* Request 1
Duplicate the rows, beginning at the line that contains "Průmyslová zóna II" and stopping after the last line of the rows. Omit the pictures from your copy.

*****

1. Milk ‘N’ Cookies, Milk ‘N’ Cookies (Captured Tracks): They shoulda been contenders but their initial good luck turned bad quickly. This long-in-the-works compilation of their lone album, singles, demos, and rehearsal tapes finally does this overlooked band’s legacy right. The two-CD set is accompanied by an exhaustive booklet jammed with photos, ads, flyers, and liner notes. Sigh!!

2. Ramones, Ramones: 40th Anniversary Deluxe Edition (Rhino): Obviously no introduction necessary for this band/album but the most special thing about this edition is the earthshaking news that the groundbreaking masterwork has finally been given an additional mono mix. The only thing wrong is that none of the boys are around anymore to hear it…

3. Crowded House, Deluxe Editions (Universal): Digitally remastered & expanded two-disc versions of all seven releases with tons of b-sides, outtakes & demos. Any morsel of Neil Finn is a true godsend.

*****

* Request 2
According to the reissue list, what has the Ramones 40th Anniversary Deluxe Edition finally been given?

*****

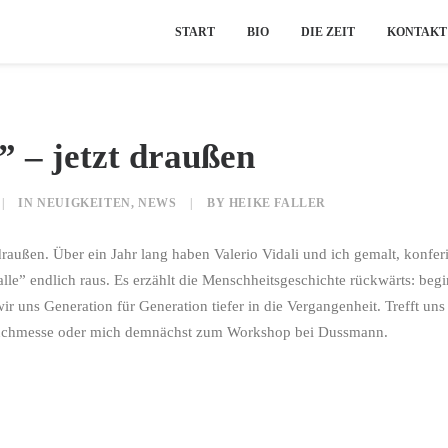
START
BIO
DIE ZEIT
KONTAKT
” – jetzt draußen
|
IN
NEUIGKEITEN
,
NEWS
|
BY
HEIKE FALLER
raußen. Über ein Jahr lang haben Valerio Vidali und ich gemalt, konferi
lle” endlich raus. Es erzählt die Menschheitsgeschichte rückwärts: be
 wir uns Generation für Generation tiefer in die Vergangenheit. Trefft u
uchmesse oder mich demnächst zum Workshop bei Dussmann.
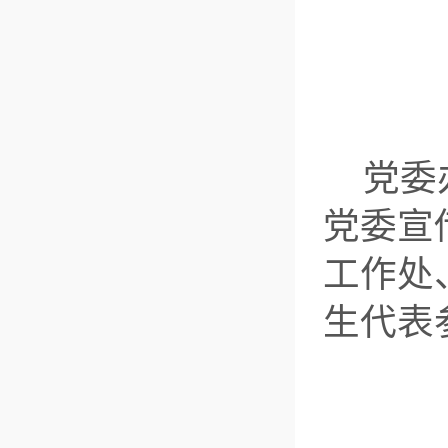
党委
党委宣
工作处
生代表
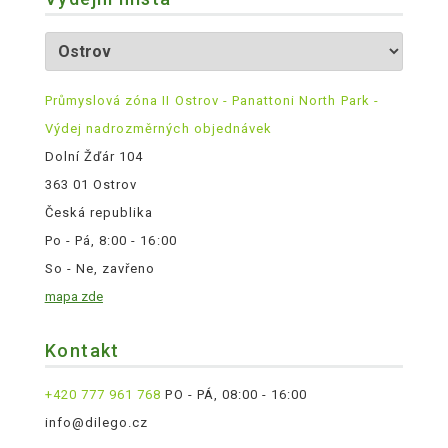
Průmyslová zóna II Ostrov - Panattoni North Park -
Výdej nadrozměrných objednávek
Dolní Žďár 104
363 01 Ostrov
Česká republika
Po - Pá, 8:00 - 16:00
So - Ne, zavřeno
mapa zde
Kontakt
+420 777 961 768
PO - PÁ, 08:00 - 16:00
info@dilego.cz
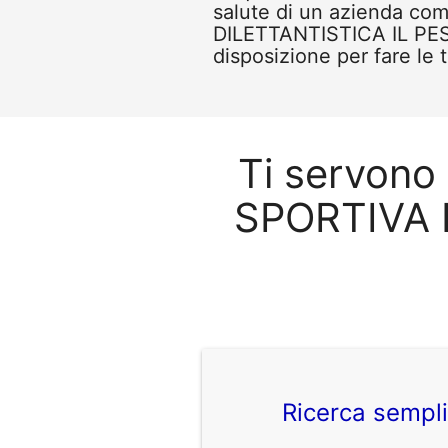
salute di un azienda 
DILETTANTISTICA IL PES
disposizione per fare le 
Ti servono
SPORTIVA 
Ricerca sempl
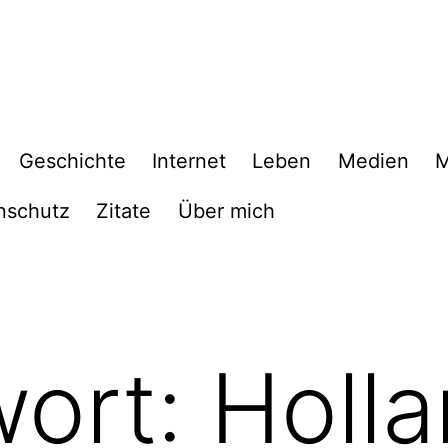
Geschichte
Internet
Leben
Medien
M
nschutz
Zitate
Über mich
wort:
Holl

*****

* Task response 1
Průmyslová zóna II Ostrov - Panattoni North Park -
Výdej nadrozměrných objednávek
Dolní Žďár 104
363 01 Ostrov
Česká republika
Po - Pá, 8:00 - 16:00
So - Ne, zavřeno
mapa zde
Kontakt
+420 777 961 768
PO - PÁ, 08:00 - 16:00
info@dilego.cz
salute di un azienda 
DILETTANTISTICA IL PES
disposizione per fare le 
Ti servono
SPORTIVA 
Ricerca sempl
Geschichte
Internet
Leben
Medien
M
nschutz
Zitate
Über mich
wort:
Holl

* Task response 2
An additional mono mix.